Mistral AI unveils Voxtral TTS for nuanced & low-latency speech generation in 9 languages
Mistral AI has announced the launch of Voxtral TTS, a text-to-speech model designed for advanced multilingual voice generation. The model provides state-of-the-art results in nine languages, including English, French, German, Spanish, Dutch, Portuguese, Italian, Hindi, and Arabic to deliver broad international support.
Unlike many text-to-speech systems, Voxtral TTS is lightweight with 4 billion parameters. This design facilitates efficient deployment at scale while maintaining natural-sounding and reliable speech output. Building on this efficiency, the model demonstrates advanced contextual understanding and speaker modeling, reproducing speaker personality traits such as natural pauses, rhythm, intonation, and emotional nuance.
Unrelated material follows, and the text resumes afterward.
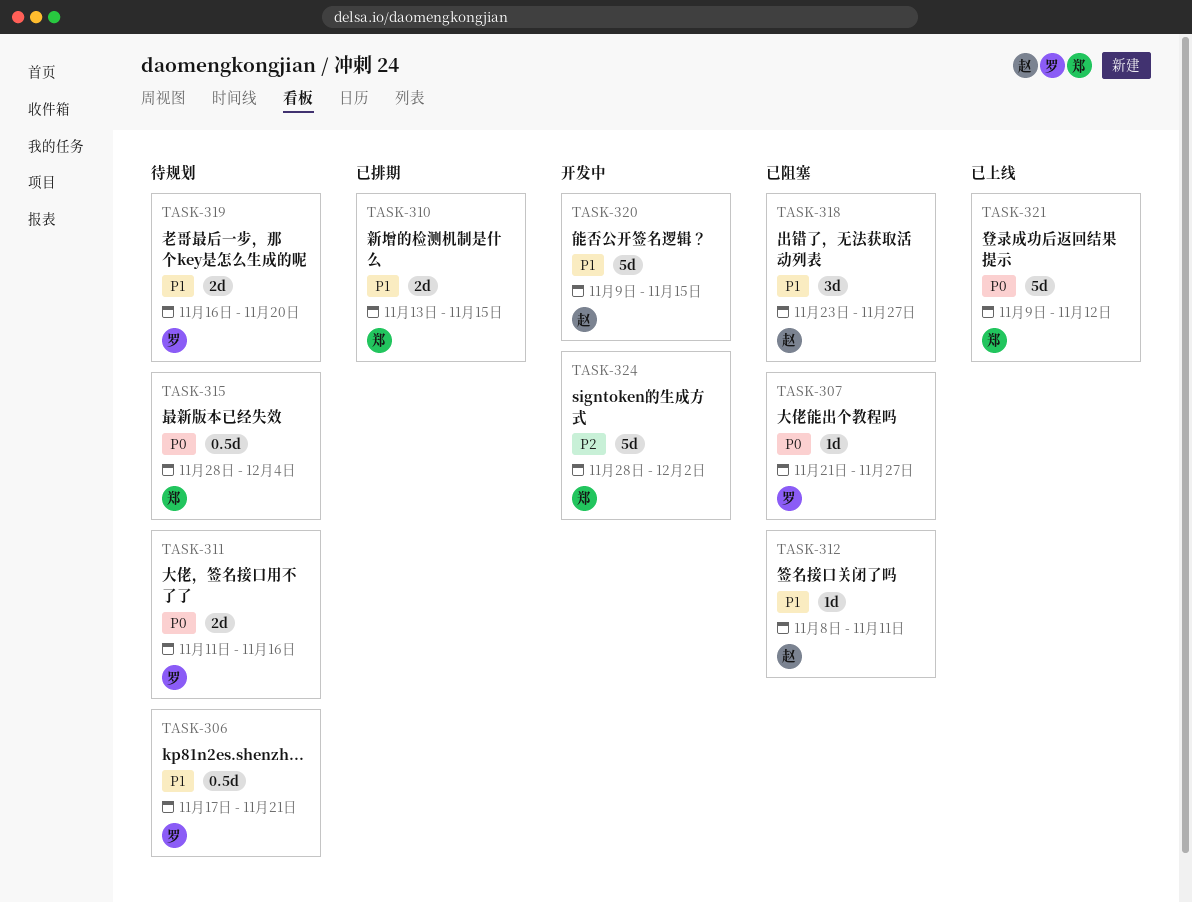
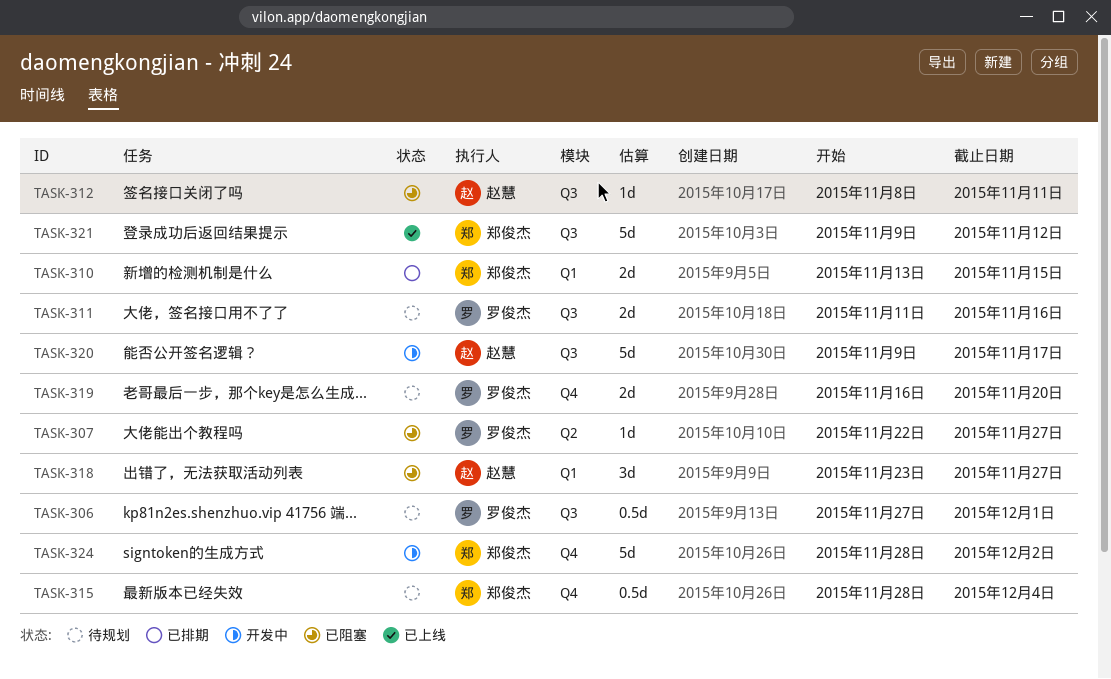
TASK-306, start: Nov 17 -> Nov 27
TASK-306, due: Nov 21 -> Dec 1
TASK-307, start: Nov 21 -> Nov 22
TASK-320, due: Nov 15 -> Nov 17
These advances are reinforced by human evaluations, which show that Voxtral TTS surpasses ElevenLabs Flash v2.5 in naturalness and matches the quality and emotion steering capabilities of ElevenLabs v3, while maintaining fast response times. Notably, Voxtral TTS adapts to a custom voice reference as short as three seconds, accurately reproducing accent, inflections, intonation, and natural disfluencies. For a standard voice sample of ten seconds and 500 characters, the model delivers a latency of 70 milliseconds.
Users can experiment with Voxtral TTS in the Mistral AI Studio playground, use it in Le Chat, integrate it via API for $0.016 per 1,000 characters, or access open model weights on Hugging Face under a Creative Commons BY-NC 4.0 license.